Thursday, September 09, 2021

Overall hunger slightly down in rural America in 2020, but up in 9 states, and more children went hungry

U.S. households with children by food security status of adults and children in 2020.
Agriculture Department chart; click the image to enlarge it.

Hunger in the U.S. decreased slightly from 2019 to 2020, according to a new report on household food security in the U.S. by the Agriculture Department's Economic Research Service. However, more children went hungry, more people used food banks, and overall food insecurity last year was higher than the national average in nine states: Alabama, Kentucky, Louisiana, Mississippi, New Mexico, Oklahoma, Tennessee, Texas and West Virginia.

Among rural households with income below 130% of the poverty line, 69.4% were food secure in 2020, compared to 66.3% in metro areas. In 2019, 64.8% of such homes were food secure, compared to 67.8% in metro areas.

The percentage of poor households with very low food insecurity fell as well: from 14.7% of rural households in 2019 to 12.9% in 2020. Among poor metropolitan households, the percentage fell from 13.9% to 13.1%. Parents usually bear the brunt of hunger in food insecure households, skipping or cutting back on meals. But "very food insecure households" are characterized by children also going hungry sometimes.

The percentage of rural individuals experiencing food insecurity also fell slightly: from 87.5% in 87.3%. Among metro residents, food insecurity fell from 89.4% to 88.4%.

But, the percentage of very food-insecure individuals rose slightly: in rural areas from 4.3% to 4.4% and in metro areas from 3.6% to 3.7%. That generally reflects children going hungry: In 2020, the USDA found, children 0.8% of households sometimes went hungry, up from 0.6% in 2019.

In 2020, 8.3% of rural households used food banks or emergency kitchens, up from 5.9% in 2019. Meanwhile, 6.4% of metro households used such services, up from 4.2%.

1 comment:

Unknown said...

We are seeing this increase in Hopkinsville KY. We host the Breaking Bread Community Dinner Church where our numbers have doubled.

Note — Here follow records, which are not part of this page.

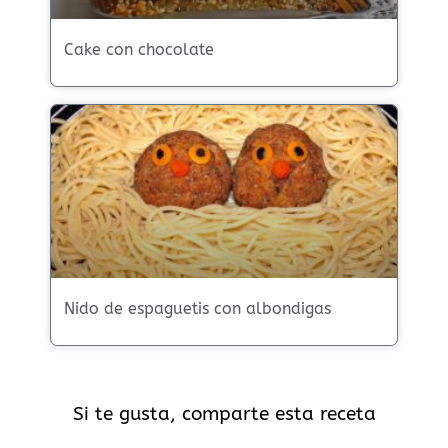
Cake con chocolate
Nido de espaguetis con albondigas
Si te gusta, comparte esta receta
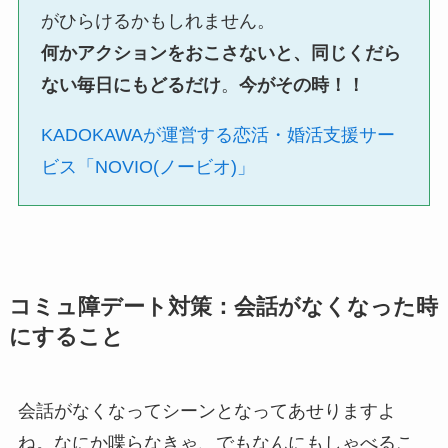
がひらけるかもしれません。
何かアクションをおこさないと、同じくだら
ない毎日にもどるだけ
。
今がその時！！
KADOKAWAが運営する恋活・婚活支援サー
ビス「NOVIO(ノービオ)」
コミュ障デート対策：会話がなくなった時
にすること
会話がなくなってシーンとなってあせりますよ
ね。なにか喋らなきゃ、でもなんにもしゃべるこ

We serve a "to go" dinner during the pandemic and we have gone from 50-60 meals each Thrusday to 120-150. About 90% of our congregation is underpriviledged Arfican American. Many families with small children.

Our Holiday numbers have increased to between 250 and 300 on thanksgiving and Christmas and are a little low for the Easter Holiday.

I am thrilled to see others noticing this increase and in these areas and I hope this artical will help to increase not only awareness but action to help as well.